Fred Mogul, Reporter, WNYC News
Fred Mogul has been covering healthcare and medicine for WNYC since 2002.
Thoughts on the Hardest Working (and most Self-Serious) Septuagenarian in Showbiz
To watch Bruce Springsteen is to marvel at his physical energy and hope you can move half so good at age 60. To listen to Leonard Cohen is to be in awe of his pipes and hope that at age 75 your voice could have a fraction of his timbre and vitality. His bass still rumbles fierce, the edges are there, and those deep, rich tones seem NOT to have softened and mellowed over time the way people are always describing fine wine and Scotch.
And then there's the songs.
It's still tough for me to take a whole bunch of Leonard Cohen songs at one sitting. He just doesn't have the emotional range or the sudden, surprising imagery of a Paul Simon or Bob Dylan, or even a Springsteen or Elvis Costello. And this comes from someone who's a sucker for a certain kind of coming-of-age self-flagellation. Don't tell anyone, but I still have a soft spot for J.D. Salinger.

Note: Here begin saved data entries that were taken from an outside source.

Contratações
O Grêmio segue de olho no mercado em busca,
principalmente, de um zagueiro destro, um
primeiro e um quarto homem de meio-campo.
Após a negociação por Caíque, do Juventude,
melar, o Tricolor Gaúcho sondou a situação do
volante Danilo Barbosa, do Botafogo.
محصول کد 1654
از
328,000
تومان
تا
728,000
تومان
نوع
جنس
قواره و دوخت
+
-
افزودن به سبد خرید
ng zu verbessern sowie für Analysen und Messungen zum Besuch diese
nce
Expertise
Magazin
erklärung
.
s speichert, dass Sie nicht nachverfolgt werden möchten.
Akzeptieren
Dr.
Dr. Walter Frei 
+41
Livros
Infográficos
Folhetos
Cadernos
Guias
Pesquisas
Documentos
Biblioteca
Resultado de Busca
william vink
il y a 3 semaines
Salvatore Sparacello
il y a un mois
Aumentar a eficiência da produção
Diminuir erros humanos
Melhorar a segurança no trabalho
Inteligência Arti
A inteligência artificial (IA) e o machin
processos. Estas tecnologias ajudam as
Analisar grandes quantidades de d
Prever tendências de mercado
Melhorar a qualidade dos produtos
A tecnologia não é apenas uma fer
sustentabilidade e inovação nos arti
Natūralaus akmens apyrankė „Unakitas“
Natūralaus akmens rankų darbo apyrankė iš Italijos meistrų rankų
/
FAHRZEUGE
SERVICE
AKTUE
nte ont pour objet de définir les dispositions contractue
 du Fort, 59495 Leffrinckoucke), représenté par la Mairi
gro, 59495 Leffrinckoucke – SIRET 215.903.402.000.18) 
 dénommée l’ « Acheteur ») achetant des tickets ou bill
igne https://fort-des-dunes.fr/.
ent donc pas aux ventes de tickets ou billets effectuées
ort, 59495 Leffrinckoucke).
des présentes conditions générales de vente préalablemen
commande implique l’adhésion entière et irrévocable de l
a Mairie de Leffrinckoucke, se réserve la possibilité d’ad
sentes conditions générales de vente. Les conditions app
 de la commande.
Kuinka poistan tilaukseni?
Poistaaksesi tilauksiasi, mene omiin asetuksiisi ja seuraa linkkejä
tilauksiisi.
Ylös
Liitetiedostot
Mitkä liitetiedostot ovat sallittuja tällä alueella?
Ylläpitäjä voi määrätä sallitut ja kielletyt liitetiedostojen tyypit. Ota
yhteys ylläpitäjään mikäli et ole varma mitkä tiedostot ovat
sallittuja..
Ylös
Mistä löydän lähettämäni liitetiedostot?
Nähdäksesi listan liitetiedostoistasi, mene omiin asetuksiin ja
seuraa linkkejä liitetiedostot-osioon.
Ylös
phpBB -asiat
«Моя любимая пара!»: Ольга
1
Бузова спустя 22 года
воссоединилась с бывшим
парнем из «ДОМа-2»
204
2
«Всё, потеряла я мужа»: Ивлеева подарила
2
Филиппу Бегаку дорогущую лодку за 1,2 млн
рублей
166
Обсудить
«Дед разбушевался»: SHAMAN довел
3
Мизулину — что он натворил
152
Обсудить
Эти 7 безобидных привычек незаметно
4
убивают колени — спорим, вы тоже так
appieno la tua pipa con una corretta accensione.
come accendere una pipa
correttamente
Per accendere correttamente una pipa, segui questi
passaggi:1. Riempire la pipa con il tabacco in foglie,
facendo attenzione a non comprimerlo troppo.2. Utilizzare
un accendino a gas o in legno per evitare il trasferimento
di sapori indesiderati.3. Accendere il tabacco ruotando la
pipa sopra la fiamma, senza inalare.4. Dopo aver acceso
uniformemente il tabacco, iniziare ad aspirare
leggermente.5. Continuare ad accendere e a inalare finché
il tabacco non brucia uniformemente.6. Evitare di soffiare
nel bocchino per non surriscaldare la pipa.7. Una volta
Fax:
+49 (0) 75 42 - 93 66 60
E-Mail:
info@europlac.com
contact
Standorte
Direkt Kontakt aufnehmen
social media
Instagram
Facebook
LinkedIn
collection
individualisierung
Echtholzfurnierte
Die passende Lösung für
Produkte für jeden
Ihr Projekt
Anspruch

But the die-hard Leonard Cohen fans who surrounded me at the Beacon -- man, they must be in a whole different league, when it comes to the morose self-seriousness that, forgive me, I associate with adolescence.
One Aussie sitting near me told an ecstatic thirty-something woman with a vast, unruly Jewfro that he wept during the song "Everybody Knows."
Said the Aussie, of Cohen: "He must be one of the coolest cats ever."